Convert the lines of the records below, from the line containing "tasks_completed" through the line containing "Average Price by", inclusive, into a Markdown table with the columns Row and Line. Omit blank lines and pictures.

§ **SUPPLIED MATERIAL**:
BEGIN

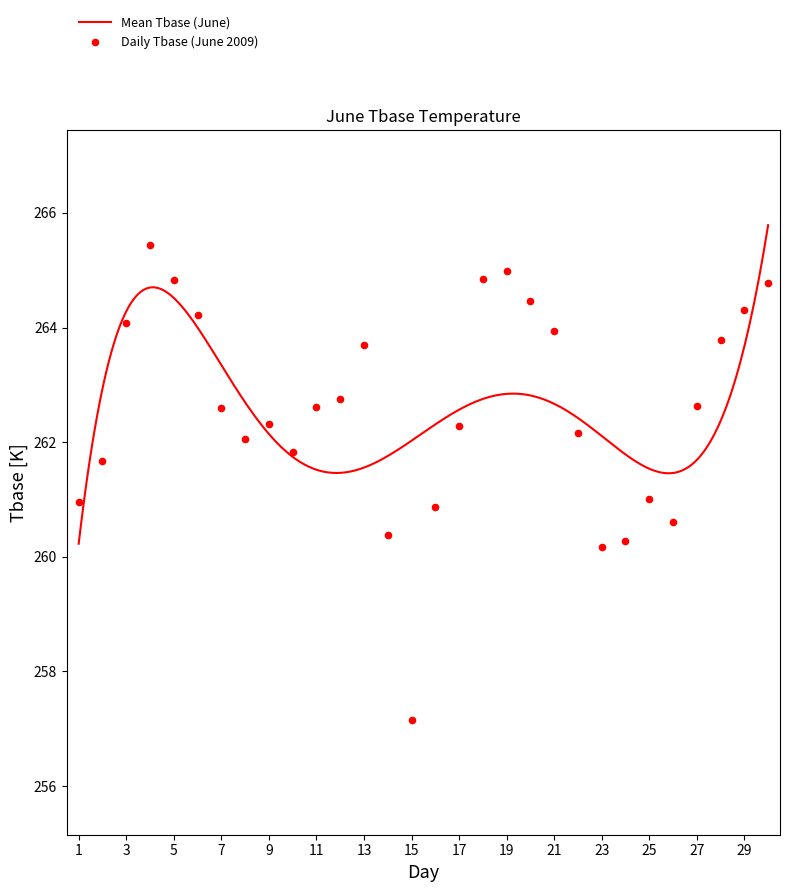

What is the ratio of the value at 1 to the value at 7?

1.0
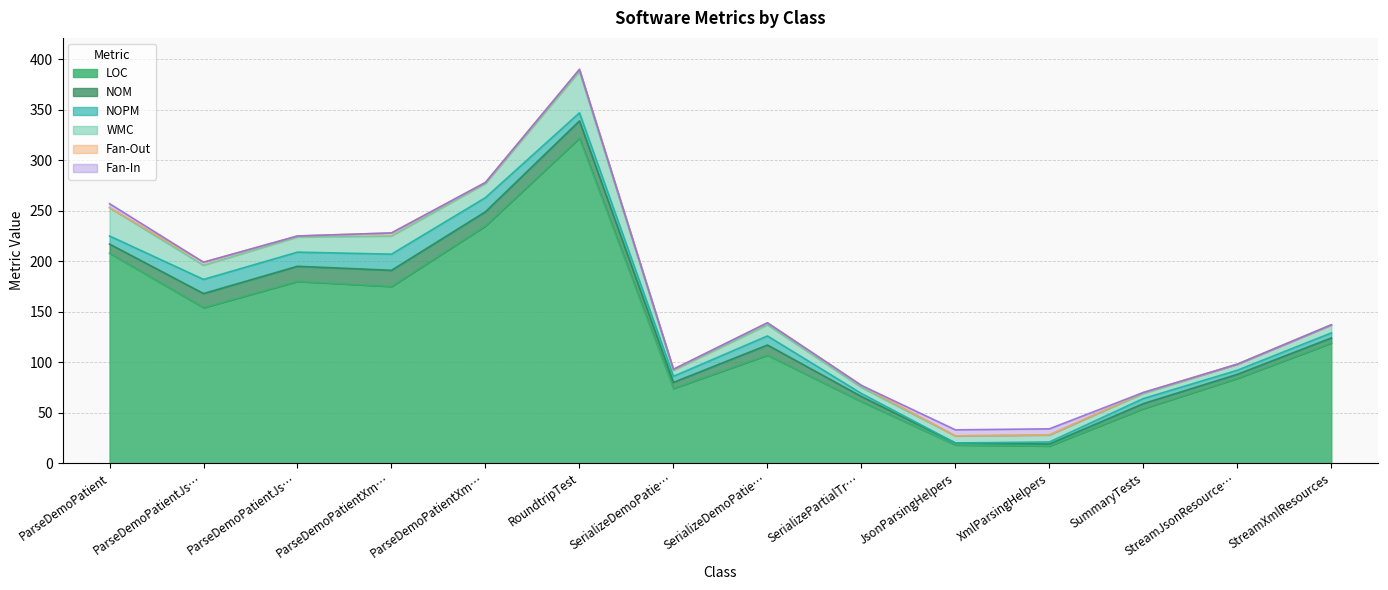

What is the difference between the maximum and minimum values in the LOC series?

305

END
BEGIN

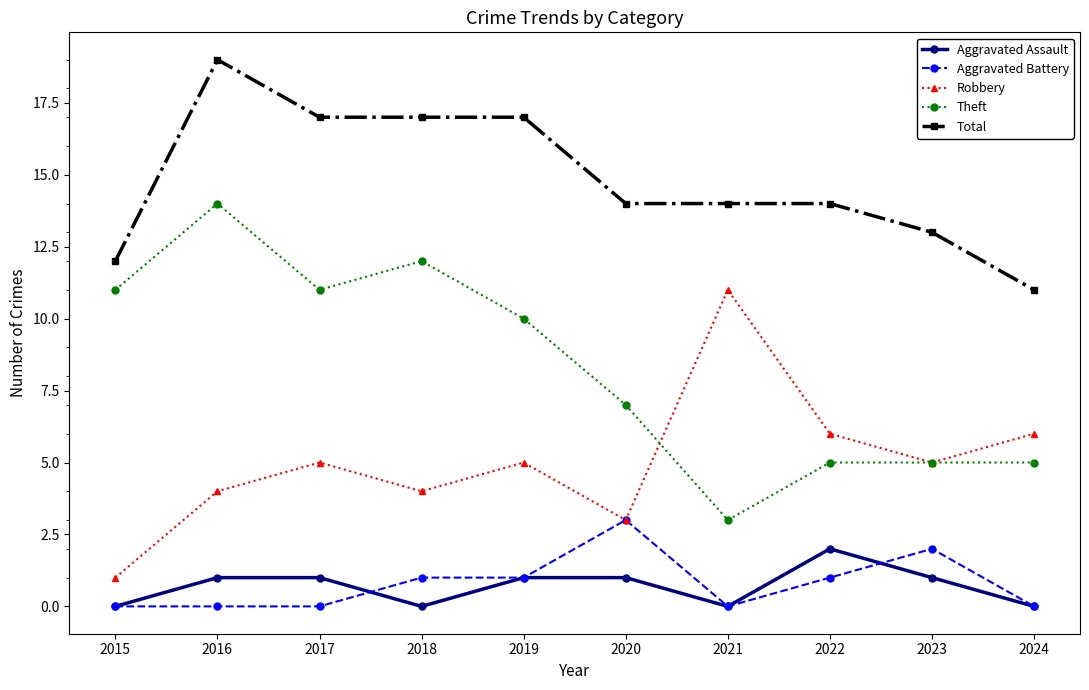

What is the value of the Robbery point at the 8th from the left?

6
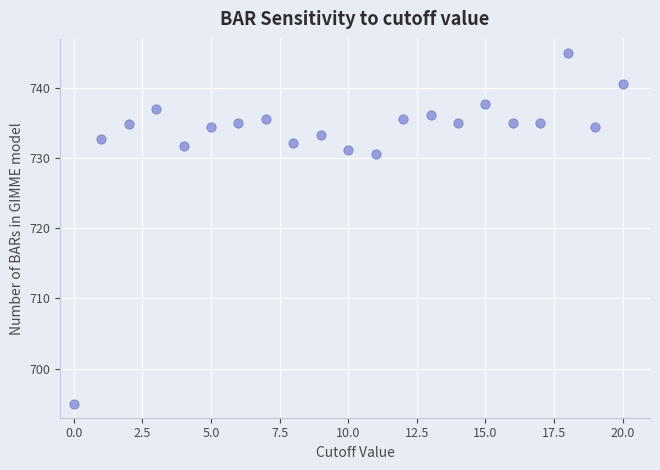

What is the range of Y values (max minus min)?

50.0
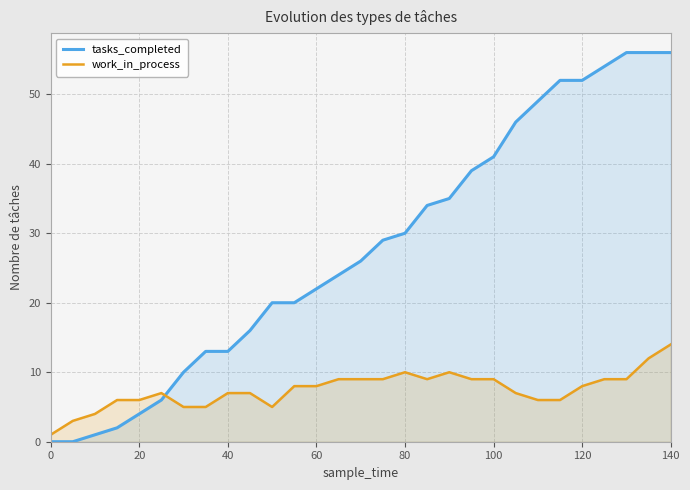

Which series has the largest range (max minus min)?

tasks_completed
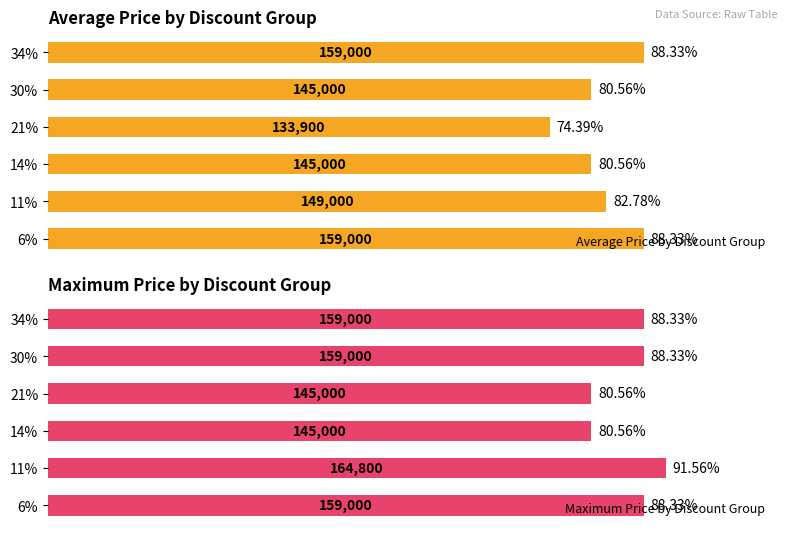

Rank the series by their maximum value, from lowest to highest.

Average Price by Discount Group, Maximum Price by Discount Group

END

§ **SOLUTION TO THE PROBLEM**:
| Row | Line |
|---|---|
| 1 | tasks_completed |
| 2 | Rank the series by their maximum value, from lowest to highest. |
| 3 | Average Price by Discount Group, Maximum Price by Discount Group |